Diciamo subito che conosciamo da tempo Giovanni e la sua passione per la musica; soprattutto per quella forma di ‘lirica’ che non finisce mai di stimolare chi la frequenti a formulare nuove arie, nuove trame, nuovi accordi che perpetuino le immortali composizioni di Verdi, Puccini, Rossini, Bellini, Mascagni, Donizetti e via dicendo. E D’Agostino è, in realtà, un compositore di talento, con al proprio attivo tante opere e operine, composizioni di vario spessore e durata che sono ricche di sollecitazioni ed inventive e meriterebbero senz’ altro la conoscenza e la rappresentazione. Ma, in questo settore, non è facile riuscire a portare alla fase finale un’opera complessa come quella lirica che vuole il coinvolgimento di orchestra, solisti, scenografi e luoghi adatti alla performance. Soprattutto, necessita dell’amore degli appassionati che, duole dirlo, non sono certamente moltissimi e pare debbano, col passare del tempo, diminuire sempre più.
Figlia di un mondo totalmente diverso da quello attuale (e, proprio per questo, certamente giudicabile con favore e nostalgia) la ‘lirica’ ha ritmi e liturgie immutabili. Che non sono per nulla facili e finiscono per ritagliarsi un posto a sé stante nella moltitudine delle Arti, destinato ad avere poco spazio.
In questa bella raccolta D’Agostino inizia, senza parere, a dipanare i suoi temi più congeniali: la morte, l’odio, l’inquinamento, il tradimento, la delusione, il male causato dall’ uomo. Poi l’armonia sembra impreziosirsi e si affrontano le bellezze della nostra terra per concludere in quella che ci pare la più riuscita delle scansioni in cui è diviso il testo: l’opera teatrale ‘All’osteria dell’Aldilà’. E qui, con verve e accortezza, l’autore mescola sapientemente tematiche e topoi letterari, riuscendo a far convivere Tito Schipa, Carmelo Bene, Papa Caleazzo (da lui ribattezzato Cagliazzu, con tipico vezzo di librettista) con San Paolo e col maestro Luigi Stifani, troppo spesso trascurato dalla nostra cultura salentina.

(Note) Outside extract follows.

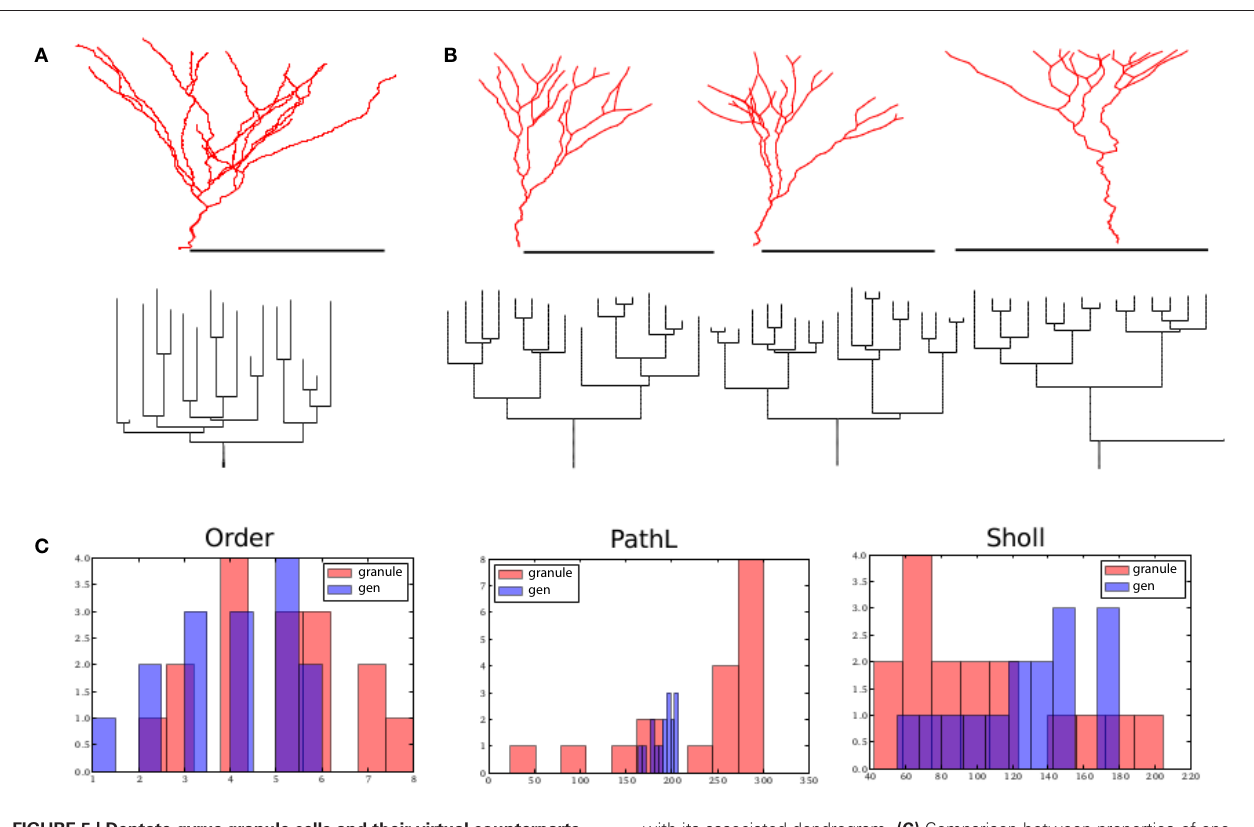
FIGURE 5 | Dentate gyrus granule cells and their virtual counterparts. (A) Exemplar morphology from Vuksic et al. (2008) with its dendrogram. (B) Three morphologies generated from one parameter configuration each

Una accattivante operina che è impreziosita da alcune arie che sarebbe bello poter gustare con musica e rappresentazione scenica. Viene da pensare, a questo punto, all’intermezzo de ‘La serva padrona’ che tanto lustro ha dato al suo compositore, per la vivacità e la freschezza del contesto musicale e scenico. Ottima lettura, allora, questo bel libro di Giovanni D’Agostino. E una sollecitazione a chi si occupa di organizzare rappresentazioni teatrali e musicali, perché tenga da conto il nome e la produzione del bravo medico di Leverano.